__Extracted text__
-- begin --

It was an exciting opportunity to join this hackathon because we are both interested in geography and data science but had yet to take part in a geography-related data science challenge. We were inspired by the experts who introduced us to spatial visualization tools through the introduction videos.
What we did
Visualizing the data
The spatio-temporal data given to us was very complex and difficult to perceive, so we created an interactive visualization using Python Dash that allows us to see spatial relationships between pollution sources and sensor stations, as well as the time-series for each sensor station to see how associations change over time. This allowed us to discover some preliminary hypotheses such as the seasonality of nitrogen and pollution levels, as well as nitrogen pollution being higher near urban areas such as Baltimore.
Transforming the data
Then, we transformed the given data into relevant input features for machine learning modelling. We found it important to capture the spatial relationships (i.e. upstream and downstream) between HUCs, and hence used innovative data representations like directed acyclic graphs to represent HUC dependencies. We also tried to use the land use data by counting pixels of certain colors using QGIS, but as the files were huge we could only process land use data for 8 HUCs.

-- end --

__A sequence of records__
-- begin --

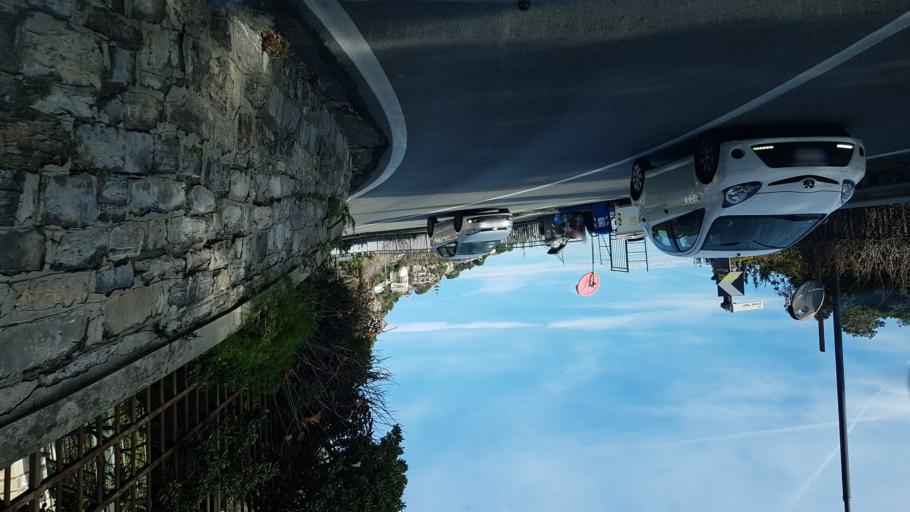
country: IT
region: Liguria
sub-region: Provincia di Genova
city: Recco
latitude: 44.3635
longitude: 9.1259
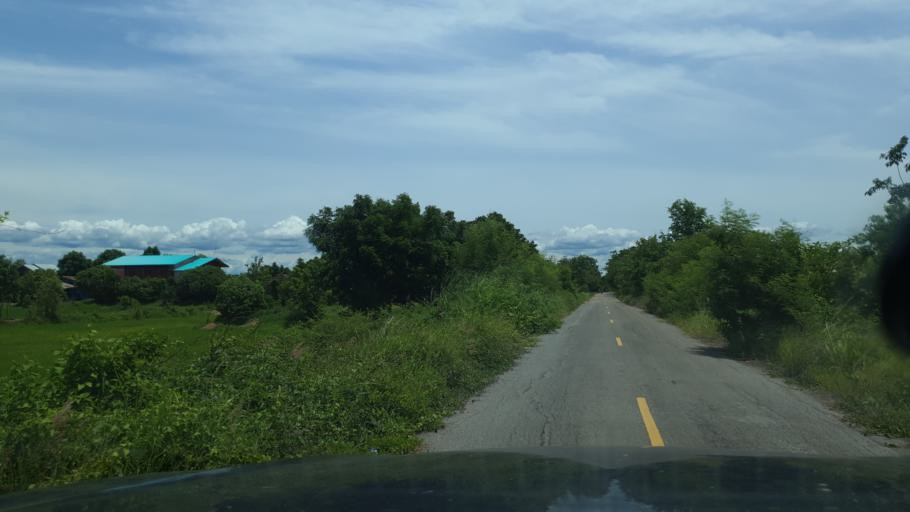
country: TH
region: Sukhothai
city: Ban Na
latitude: 17.1049
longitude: 99.6787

-- end --

__Task requirements__
**1.** Rename "latitude" to "lat" in the portion of the records that opens with the line containing "sub-region: Provincia di Genova" and closes at the end of the records. Reproduce only those lines with everything else unchanged, and leave the pictures out of the answer.
**2.** Go on with the account of the hackathon pollution project from the point where that text stops.
The records bear no relation to the text that precedes them.

__Solved problems__
**1.**
sub-region: Provincia di Genova
city: Recco
lat: 44.3635
longitude: 9.1259
country: TH
region: Sukhothai
city: Ban Na
lat: 17.1049
longitude: 99.6787

**2.**
Modelling the data
We then used linear regression to investigate the statistical significance of the different predictors, then used XGBoost, a machine learning algorithm, to uncover non-linear relationships as well as variable importance. This settles our first aim of uncovering the underlying factors affecting nitrogen and phosphorous pollution levels. Then, for each point, we developed a time-series model (SARIMAX) with the goal of predicting future pollution using past data, splitting out data into train and test samples to ensure the generalizability of the fitted models. We were able to fit a model that makes suitably good predictions over the test data.
What we learned
We're happy to have learnt so many new skills and enhance our data science arsenal, and also to have applied it to enhance the understanding of the environment and ecosystems. Hopefully this hackathon is just the start of promising data science careers for us !
(Note: Code and presentation PDF are in the public github repository https://github.com/thamsuppp/hackthebay)